Stored data entries:
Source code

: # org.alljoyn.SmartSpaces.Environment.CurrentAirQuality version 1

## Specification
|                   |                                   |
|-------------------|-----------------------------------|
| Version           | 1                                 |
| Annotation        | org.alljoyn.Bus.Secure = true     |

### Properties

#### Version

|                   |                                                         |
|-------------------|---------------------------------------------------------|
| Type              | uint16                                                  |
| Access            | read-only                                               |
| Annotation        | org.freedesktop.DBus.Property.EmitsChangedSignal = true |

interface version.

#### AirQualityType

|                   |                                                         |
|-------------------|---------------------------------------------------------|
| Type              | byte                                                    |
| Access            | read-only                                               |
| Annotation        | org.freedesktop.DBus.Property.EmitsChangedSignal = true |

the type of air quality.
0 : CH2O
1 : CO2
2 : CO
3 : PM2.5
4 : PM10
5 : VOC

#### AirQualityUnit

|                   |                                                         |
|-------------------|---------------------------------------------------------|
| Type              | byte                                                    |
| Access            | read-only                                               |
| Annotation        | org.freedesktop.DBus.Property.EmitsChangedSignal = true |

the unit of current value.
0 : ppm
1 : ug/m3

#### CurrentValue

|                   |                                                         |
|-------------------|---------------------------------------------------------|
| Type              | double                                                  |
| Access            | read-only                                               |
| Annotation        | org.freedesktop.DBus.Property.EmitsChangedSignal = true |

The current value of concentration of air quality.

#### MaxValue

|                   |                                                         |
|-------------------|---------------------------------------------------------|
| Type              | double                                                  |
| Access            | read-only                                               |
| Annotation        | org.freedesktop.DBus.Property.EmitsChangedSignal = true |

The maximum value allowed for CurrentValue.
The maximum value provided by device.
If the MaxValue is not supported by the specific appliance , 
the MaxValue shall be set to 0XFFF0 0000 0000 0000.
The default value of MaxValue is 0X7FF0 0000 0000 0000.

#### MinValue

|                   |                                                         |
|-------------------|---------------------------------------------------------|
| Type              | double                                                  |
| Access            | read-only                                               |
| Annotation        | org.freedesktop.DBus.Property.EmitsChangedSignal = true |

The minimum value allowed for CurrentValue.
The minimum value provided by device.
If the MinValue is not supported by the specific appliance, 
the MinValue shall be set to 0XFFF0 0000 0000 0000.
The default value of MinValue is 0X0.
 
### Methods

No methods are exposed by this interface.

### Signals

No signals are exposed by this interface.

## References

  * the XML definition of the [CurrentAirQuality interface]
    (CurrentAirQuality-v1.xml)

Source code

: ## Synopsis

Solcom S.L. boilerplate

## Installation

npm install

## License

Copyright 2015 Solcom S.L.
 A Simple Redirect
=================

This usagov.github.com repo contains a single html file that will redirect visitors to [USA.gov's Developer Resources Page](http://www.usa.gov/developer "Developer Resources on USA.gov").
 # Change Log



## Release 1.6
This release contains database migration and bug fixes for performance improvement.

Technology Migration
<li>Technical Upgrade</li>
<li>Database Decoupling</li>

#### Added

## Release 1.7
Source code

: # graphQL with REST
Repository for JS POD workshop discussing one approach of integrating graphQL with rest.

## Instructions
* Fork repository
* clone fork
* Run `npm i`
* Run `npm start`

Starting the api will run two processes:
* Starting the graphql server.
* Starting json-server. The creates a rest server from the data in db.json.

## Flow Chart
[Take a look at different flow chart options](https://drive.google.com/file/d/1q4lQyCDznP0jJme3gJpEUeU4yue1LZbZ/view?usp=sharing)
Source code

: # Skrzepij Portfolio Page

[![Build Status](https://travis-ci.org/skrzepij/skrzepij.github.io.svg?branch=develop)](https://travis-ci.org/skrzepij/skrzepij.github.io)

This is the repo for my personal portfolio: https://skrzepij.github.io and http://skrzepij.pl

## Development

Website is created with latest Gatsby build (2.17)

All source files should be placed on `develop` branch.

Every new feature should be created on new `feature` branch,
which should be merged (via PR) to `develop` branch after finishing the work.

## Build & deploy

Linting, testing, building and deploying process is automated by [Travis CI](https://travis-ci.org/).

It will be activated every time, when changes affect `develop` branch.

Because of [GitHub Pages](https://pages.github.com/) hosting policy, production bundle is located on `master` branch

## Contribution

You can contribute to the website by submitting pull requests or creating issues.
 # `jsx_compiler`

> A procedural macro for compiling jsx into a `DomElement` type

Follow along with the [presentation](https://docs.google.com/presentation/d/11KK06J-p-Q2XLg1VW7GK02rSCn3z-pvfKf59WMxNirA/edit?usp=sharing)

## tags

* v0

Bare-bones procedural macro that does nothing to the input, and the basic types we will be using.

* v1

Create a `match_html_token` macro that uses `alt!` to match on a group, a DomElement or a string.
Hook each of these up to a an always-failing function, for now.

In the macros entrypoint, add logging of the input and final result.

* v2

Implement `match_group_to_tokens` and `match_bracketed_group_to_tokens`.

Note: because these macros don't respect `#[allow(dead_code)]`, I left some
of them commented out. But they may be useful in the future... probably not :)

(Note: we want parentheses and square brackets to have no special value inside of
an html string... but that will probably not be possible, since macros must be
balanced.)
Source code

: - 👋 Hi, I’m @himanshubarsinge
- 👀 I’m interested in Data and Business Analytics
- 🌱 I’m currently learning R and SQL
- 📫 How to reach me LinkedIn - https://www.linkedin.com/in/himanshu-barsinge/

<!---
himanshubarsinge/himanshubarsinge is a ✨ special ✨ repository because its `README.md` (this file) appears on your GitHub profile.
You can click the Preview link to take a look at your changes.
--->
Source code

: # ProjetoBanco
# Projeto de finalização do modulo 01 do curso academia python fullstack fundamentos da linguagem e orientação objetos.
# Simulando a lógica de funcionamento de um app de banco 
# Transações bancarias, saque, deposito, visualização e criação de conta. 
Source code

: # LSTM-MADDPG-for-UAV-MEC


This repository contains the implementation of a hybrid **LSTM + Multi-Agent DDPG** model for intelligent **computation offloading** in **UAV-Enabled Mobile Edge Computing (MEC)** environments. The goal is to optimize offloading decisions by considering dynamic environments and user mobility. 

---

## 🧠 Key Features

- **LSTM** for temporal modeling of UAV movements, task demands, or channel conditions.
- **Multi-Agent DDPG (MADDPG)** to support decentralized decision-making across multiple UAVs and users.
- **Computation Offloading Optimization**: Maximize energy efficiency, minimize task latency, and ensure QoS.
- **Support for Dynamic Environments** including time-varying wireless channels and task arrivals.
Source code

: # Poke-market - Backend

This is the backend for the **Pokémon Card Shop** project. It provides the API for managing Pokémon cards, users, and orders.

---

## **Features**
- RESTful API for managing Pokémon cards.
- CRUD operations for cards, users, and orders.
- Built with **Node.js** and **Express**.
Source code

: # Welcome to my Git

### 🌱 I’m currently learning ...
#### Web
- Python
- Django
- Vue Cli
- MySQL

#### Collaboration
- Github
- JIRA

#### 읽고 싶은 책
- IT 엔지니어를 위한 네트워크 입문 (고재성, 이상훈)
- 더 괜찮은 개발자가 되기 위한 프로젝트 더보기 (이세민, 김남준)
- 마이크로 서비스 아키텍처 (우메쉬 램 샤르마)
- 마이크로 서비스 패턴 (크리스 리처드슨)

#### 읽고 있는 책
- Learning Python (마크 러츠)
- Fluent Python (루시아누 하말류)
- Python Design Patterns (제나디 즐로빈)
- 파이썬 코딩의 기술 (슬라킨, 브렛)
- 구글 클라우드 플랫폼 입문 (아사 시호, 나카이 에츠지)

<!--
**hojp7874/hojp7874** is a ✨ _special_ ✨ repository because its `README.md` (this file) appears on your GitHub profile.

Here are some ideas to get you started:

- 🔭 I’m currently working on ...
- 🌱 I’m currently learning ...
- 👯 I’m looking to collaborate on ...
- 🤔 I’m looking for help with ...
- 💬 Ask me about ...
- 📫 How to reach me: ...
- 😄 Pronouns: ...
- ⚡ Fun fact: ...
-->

#### [Work request]
Down to the last character, restate every record.

#### [Answer below]
Source code

: # org.alljoyn.SmartSpaces.Environment.CurrentAirQuality version 1

## Specification
|                   |                                   |
|-------------------|-----------------------------------|
| Version           | 1                                 |
| Annotation        | org.alljoyn.Bus.Secure = true     |

### Properties

#### Version

|                   |                                                         |
|-------------------|---------------------------------------------------------|
| Type              | uint16                                                  |
| Access            | read-only                                               |
| Annotation        | org.freedesktop.DBus.Property.EmitsChangedSignal = true |

interface version.

#### AirQualityType

|                   |                                                         |
|-------------------|---------------------------------------------------------|
| Type              | byte                                                    |
| Access            | read-only                                               |
| Annotation        | org.freedesktop.DBus.Property.EmitsChangedSignal = true |

the type of air quality.
0 : CH2O
1 : CO2
2 : CO
3 : PM2.5
4 : PM10
5 : VOC

#### AirQualityUnit

|                   |                                                         |
|-------------------|---------------------------------------------------------|
| Type              | byte                                                    |
| Access            | read-only                                               |
| Annotation        | org.freedesktop.DBus.Property.EmitsChangedSignal = true |

the unit of current value.
0 : ppm
1 : ug/m3

#### CurrentValue

|                   |                                                         |
|-------------------|---------------------------------------------------------|
| Type              | double                                                  |
| Access            | read-only                                               |
| Annotation        | org.freedesktop.DBus.Property.EmitsChangedSignal = true |

The current value of concentration of air quality.

#### MaxValue

|                   |                                                         |
|-------------------|---------------------------------------------------------|
| Type              | double                                                  |
| Access            | read-only                                               |
| Annotation        | org.freedesktop.DBus.Property.EmitsChangedSignal = true |

The maximum value allowed for CurrentValue.
The maximum value provided by device.
If the MaxValue is not supported by the specific appliance , 
the MaxValue shall be set to 0XFFF0 0000 0000 0000.
The default value of MaxValue is 0X7FF0 0000 0000 0000.

#### MinValue

|                   |                                                         |
|-------------------|---------------------------------------------------------|
| Type              | double                                                  |
| Access            | read-only                                               |
| Annotation        | org.freedesktop.DBus.Property.EmitsChangedSignal = true |

The minimum value allowed for CurrentValue.
The minimum value provided by device.
If the MinValue is not supported by the specific appliance, 
the MinValue shall be set to 0XFFF0 0000 0000 0000.
The default value of MinValue is 0X0.
 
### Methods

No methods are exposed by this interface.

### Signals

No signals are exposed by this interface.

## References

  * the XML definition of the [CurrentAirQuality interface]
    (CurrentAirQuality-v1.xml)

Source code

: ## Synopsis

Solcom S.L. boilerplate

## Installation

npm install

## License

Copyright 2015 Solcom S.L.
 A Simple Redirect
=================

This usagov.github.com repo contains a single html file that will redirect visitors to [USA.gov's Developer Resources Page](http://www.usa.gov/developer "Developer Resources on USA.gov").
 # Change Log



## Release 1.6
This release contains database migration and bug fixes for performance improvement.

Technology Migration
<li>Technical Upgrade</li>
<li>Database Decoupling</li>

#### Added

## Release 1.7
Source code

: # graphQL with REST
Repository for JS POD workshop discussing one approach of integrating graphQL with rest.

## Instructions
* Fork repository
* clone fork
* Run `npm i`
* Run `npm start`

Starting the api will run two processes:
* Starting the graphql server.
* Starting json-server. The creates a rest server from the data in db.json.

## Flow Chart
[Take a look at different flow chart options](https://drive.google.com/file/d/1q4lQyCDznP0jJme3gJpEUeU4yue1LZbZ/view?usp=sharing)
Source code

: # Skrzepij Portfolio Page

[![Build Status](https://travis-ci.org/skrzepij/skrzepij.github.io.svg?branch=develop)](https://travis-ci.org/skrzepij/skrzepij.github.io)

This is the repo for my personal portfolio: https://skrzepij.github.io and http://skrzepij.pl

## Development

Website is created with latest Gatsby build (2.17)

All source files should be placed on `develop` branch.

Every new feature should be created on new `feature` branch,
which should be merged (via PR) to `develop` branch after finishing the work.

## Build & deploy

Linting, testing, building and deploying process is automated by [Travis CI](https://travis-ci.org/).

It will be activated every time, when changes affect `develop` branch.

Because of [GitHub Pages](https://pages.github.com/) hosting policy, production bundle is located on `master` branch

## Contribution

You can contribute to the website by submitting pull requests or creating issues.
 # `jsx_compiler`

> A procedural macro for compiling jsx into a `DomElement` type

Follow along with the [presentation](https://docs.google.com/presentation/d/11KK06J-p-Q2XLg1VW7GK02rSCn3z-pvfKf59WMxNirA/edit?usp=sharing)

## tags

* v0

Bare-bones procedural macro that does nothing to the input, and the basic types we will be using.

* v1

Create a `match_html_token` macro that uses `alt!` to match on a group, a DomElement or a string.
Hook each of these up to a an always-failing function, for now.

In the macros entrypoint, add logging of the input and final result.

* v2

Implement `match_group_to_tokens` and `match_bracketed_group_to_tokens`.

Note: because these macros don't respect `#[allow(dead_code)]`, I left some
of them commented out. But they may be useful in the future... probably not :)

(Note: we want parentheses and square brackets to have no special value inside of
an html string... but that will probably not be possible, since macros must be
balanced.)
Source code

: - 👋 Hi, I’m @himanshubarsinge
- 👀 I’m interested in Data and Business Analytics
- 🌱 I’m currently learning R and SQL
- 📫 How to reach me LinkedIn - https://www.linkedin.com/in/himanshu-barsinge/

<!---
himanshubarsinge/himanshubarsinge is a ✨ special ✨ repository because its `README.md` (this file) appears on your GitHub profile.
You can click the Preview link to take a look at your changes.
--->
Source code

: # ProjetoBanco
# Projeto de finalização do modulo 01 do curso academia python fullstack fundamentos da linguagem e orientação objetos.
# Simulando a lógica de funcionamento de um app de banco 
# Transações bancarias, saque, deposito, visualização e criação de conta. 
Source code

: # LSTM-MADDPG-for-UAV-MEC


This repository contains the implementation of a hybrid **LSTM + Multi-Agent DDPG** model for intelligent **computation offloading** in **UAV-Enabled Mobile Edge Computing (MEC)** environments. The goal is to optimize offloading decisions by considering dynamic environments and user mobility. 

---

## 🧠 Key Features

- **LSTM** for temporal modeling of UAV movements, task demands, or channel conditions.
- **Multi-Agent DDPG (MADDPG)** to support decentralized decision-making across multiple UAVs and users.
- **Computation Offloading Optimization**: Maximize energy efficiency, minimize task latency, and ensure QoS.
- **Support for Dynamic Environments** including time-varying wireless channels and task arrivals.
Source code

: # Poke-market - Backend

This is the backend for the **Pokémon Card Shop** project. It provides the API for managing Pokémon cards, users, and orders.

---

## **Features**
- RESTful API for managing Pokémon cards.
- CRUD operations for cards, users, and orders.
- Built with **Node.js** and **Express**.
Source code

: # Welcome to my Git

### 🌱 I’m currently learning ...
#### Web
- Python
- Django
- Vue Cli
- MySQL

#### Collaboration
- Github
- JIRA

#### 읽고 싶은 책
- IT 엔지니어를 위한 네트워크 입문 (고재성, 이상훈)
- 더 괜찮은 개발자가 되기 위한 프로젝트 더보기 (이세민, 김남준)
- 마이크로 서비스 아키텍처 (우메쉬 램 샤르마)
- 마이크로 서비스 패턴 (크리스 리처드슨)

#### 읽고 있는 책
- Learning Python (마크 러츠)
- Fluent Python (루시아누 하말류)
- Python Design Patterns (제나디 즐로빈)
- 파이썬 코딩의 기술 (슬라킨, 브렛)
- 구글 클라우드 플랫폼 입문 (아사 시호, 나카이 에츠지)

<!--
**hojp7874/hojp7874** is a ✨ _special_ ✨ repository because its `README.md` (this file) appears on your GitHub profile.

Here are some ideas to get you started:

- 🔭 I’m currently working on ...
- 🌱 I’m currently learning ...
- 👯 I’m looking to collaborate on ...
- 🤔 I’m looking for help with ...
- 💬 Ask me about ...
- 📫 How to reach me: ...
- 😄 Pronouns: ...
- ⚡ Fun fact: ...
-->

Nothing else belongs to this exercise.